──────── Materials provided
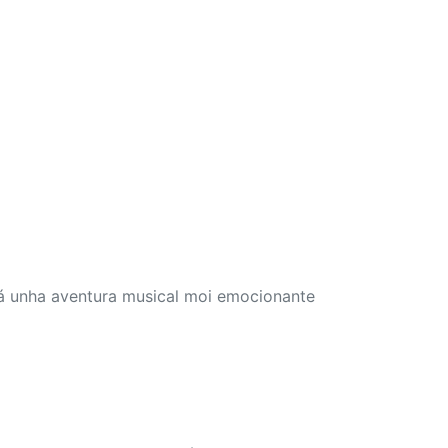
rá unha aventura musical moi emocionante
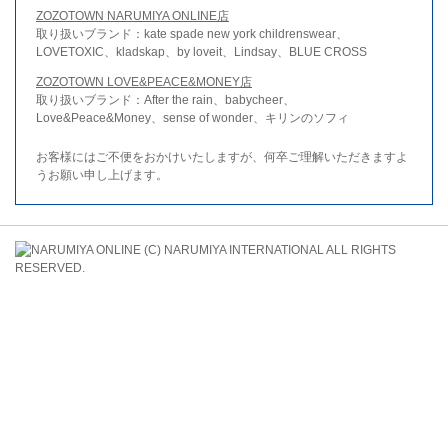
ZOZOTOWN NARUMIYA ONLINE店
取り扱いブランド：kate spade new york childrenswear、
LOVETOXIC、kladskap、by loveit、Lindsay、BLUE CROSS
ZOZOTOWN LOVE&PEACE&MONEY店
取り扱いブランド：After the rain、babycheer、
Love&Peace&Money、sense of wonder、キリンのソフィ
お客様にはご不便をおかけいたしますが、何卒ご理解いただきますよ
うお願い申し上げます。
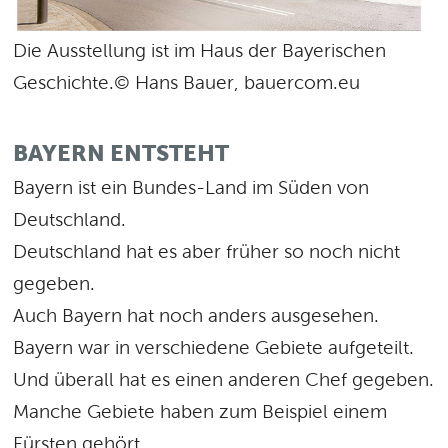
Die Ausstellung ist im Haus der Bayerischen
Geschichte.© Hans Bauer, bauercom.eu
BAYERN ENTSTEHT
Bayern ist ein Bundes-Land im Süden von
Deutschland.
Deutschland hat es aber früher so noch nicht
gegeben.
Auch Bayern hat noch anders ausgesehen.
Bayern war in verschiedene Gebiete aufgeteilt.
Und überall hat es einen anderen Chef gegeben.
Manche Gebiete haben zum Beispiel einem
Fürsten gehört.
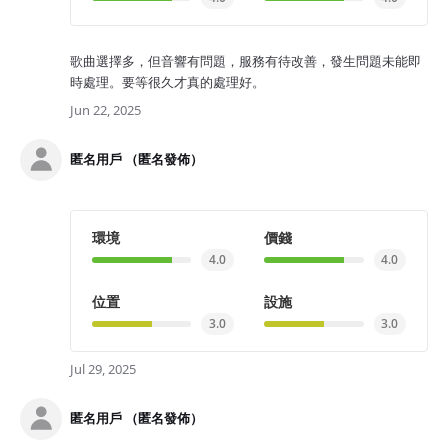
歌曲選擇多，但音響有問題，服務有待改善，發生問題未能即
時處理。要等很久才真的處理好。
Jun 22, 2025
匿名用戶 （匿名發佈）
環境
價錢
4.0
4.0
位置
設施
3.0
3.0
Jul 29, 2025
匿名用戶 （匿名發佈）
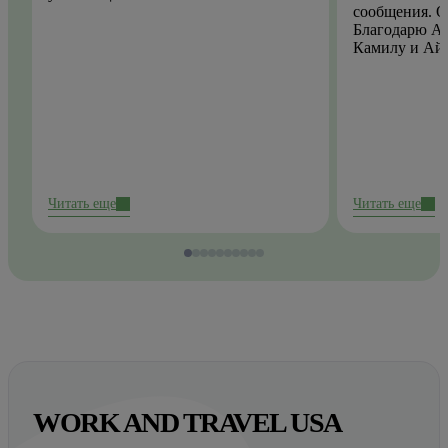
сообщения. О
Благодарю Ай
Камилу и Ай
Читать еще
Читать еще
WORK AND TRAVEL USA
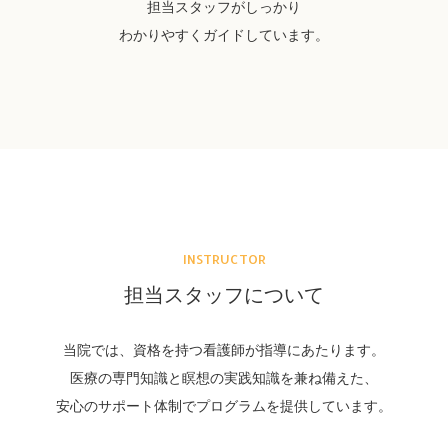
担当スタッフがしっかり
わかりやすくガイドしています。
INSTRUCTOR
担当スタッフについて
当院では、資格を持つ看護師が指導にあたります。
医療の専門知識と瞑想の実践知識を兼ね備えた、
安心のサポート体制でプログラムを提供しています。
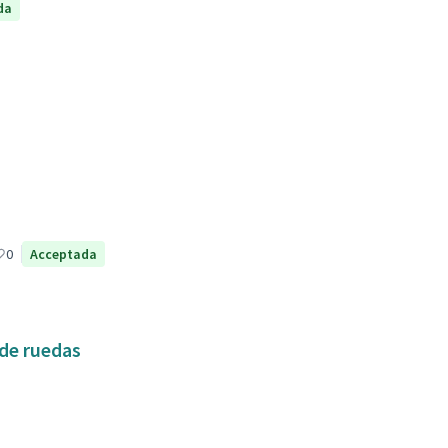
da
0
Acceptada
 de ruedas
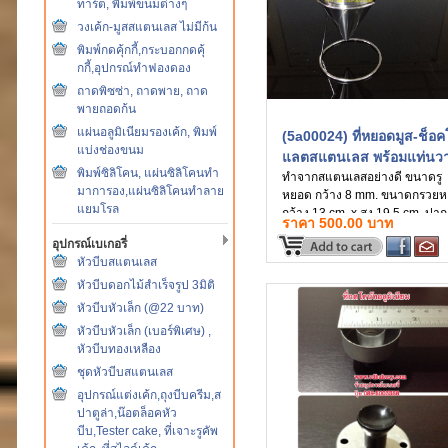
ทาร์ต, พิมพ์ขนมต่างๆ
วงเค้ก-มูสสแตนเลส ไม่มีก้น
พิมพ์กดคุ้กกี้,กระบอกกดคุ้
กกี้,อุปกรณ์ทำฟองดอง
ถาดพิซซ่า, ถาดพาย, ถาด
พายถอดก้น
แผ่นอลูมิเนียมรองเค้ก, พิมพ์
(5a00024) ที่หยอดมูส-ช็อค
แบ่งช่องขนม
แลตสแตนเลส พร้อมแท่นว
พิมพ์ซิลิโคน, แผ่นซิลิโคนทำ
ทำจากสแตนเลสอย่างดี ขนาดรู
มาการอง,แผ่นซิลิโคนทำลาย
หยอด กว้าง 8 mm. ขนาดกรวย
แยมโรล
กว้าง 13 cm. x สูง 19.5 cm. ปาก
ราคา 500.00 บาท
หยอดทรงกลม กว้าง 0.8 cm. ใช้นิ
อุปกรณ์เบเกอรี่
มือเป็นตัวกดสปริงเพื่อเปิดปิดปา
หัวบีบสแตนเลส
หยอด ปกติราคาชุดละ 950 บาท
หัวบีบดอกไม้สำเร็จรูป 3มิติ
ราคาพิเศษ ลดเหลือ ชุดละ 850 
ค่ะ
หัวบีบหัวเล็ก (@22 บาท)
หัวบีบหัวเล็ก (เบอร์พิเศษ) ,
หัวบีบทองเหลือง
ชุดหัวบีบสแตนเลส
อุปกรณ์แต่งเค้ก,ถุงบีบครีม,ส
ปาตูล่า,น๊อตล็อคหัว
บีบ,Tester cake, ที่เจาะรูคัพ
────────────────
Problem requirements: Give again, word for word, only the lines from the line containing "сообщения. О" through the last line above, both included; leave the pictures out.

Written solution:
сообщения. О
Благодарю Ай
Камилу и Ай
Читать еще
Читать еще
WORK AND TRAVEL USA
担当スタッフがしっかり
わかりやすくガイドしています。
INSTRUCTOR
担当スタッフについて
当院では、資格を持つ看護師が指導にあたります。
医療の専門知識と瞑想の実践知識を兼ね備えた、
安心のサポート体制でプログラムを提供しています。
da
0
Acceptada
 de ruedas
ทาร์ต, พิมพ์ขนมต่างๆ
วงเค้ก-มูสสแตนเลส ไม่มีก้น
พิมพ์กดคุ้กกี้,กระบอกกดคุ้
กกี้,อุปกรณ์ทำฟองดอง
ถาดพิซซ่า, ถาดพาย, ถาด
พายถอดก้น
แผ่นอลูมิเนียมรองเค้ก, พิมพ์
(5a00024) ที่หยอดมูส-ช็อค
แบ่งช่องขนม
แลตสแตนเลส พร้อมแท่นว
พิมพ์ซิลิโคน, แผ่นซิลิโคนทำ
ทำจากสแตนเลสอย่างดี ขนาดรู
มาการอง,แผ่นซิลิโคนทำลาย
หยอด กว้าง 8 mm. ขนาดกรวย
แยมโรล
กว้าง 13 cm. x สูง 19.5 cm. ปาก
ราคา 500.00 บาท
หยอดทรงกลม กว้าง 0.8 cm. ใช้นิ
อุปกรณ์เบเกอรี่
มือเป็นตัวกดสปริงเพื่อเปิดปิดปา
หัวบีบสแตนเลส
หยอด ปกติราคาชุดละ 950 บาท
หัวบีบดอกไม้สำเร็จรูป 3มิติ
ราคาพิเศษ ลดเหลือ ชุดละ 850 
ค่ะ
หัวบีบหัวเล็ก (@22 บาท)
หัวบีบหัวเล็ก (เบอร์พิเศษ) ,
หัวบีบทองเหลือง
ชุดหัวบีบสแตนเลส
อุปกรณ์แต่งเค้ก,ถุงบีบครีม,ส
ปาตูล่า,น๊อตล็อคหัว
บีบ,Tester cake, ที่เจาะรูคัพ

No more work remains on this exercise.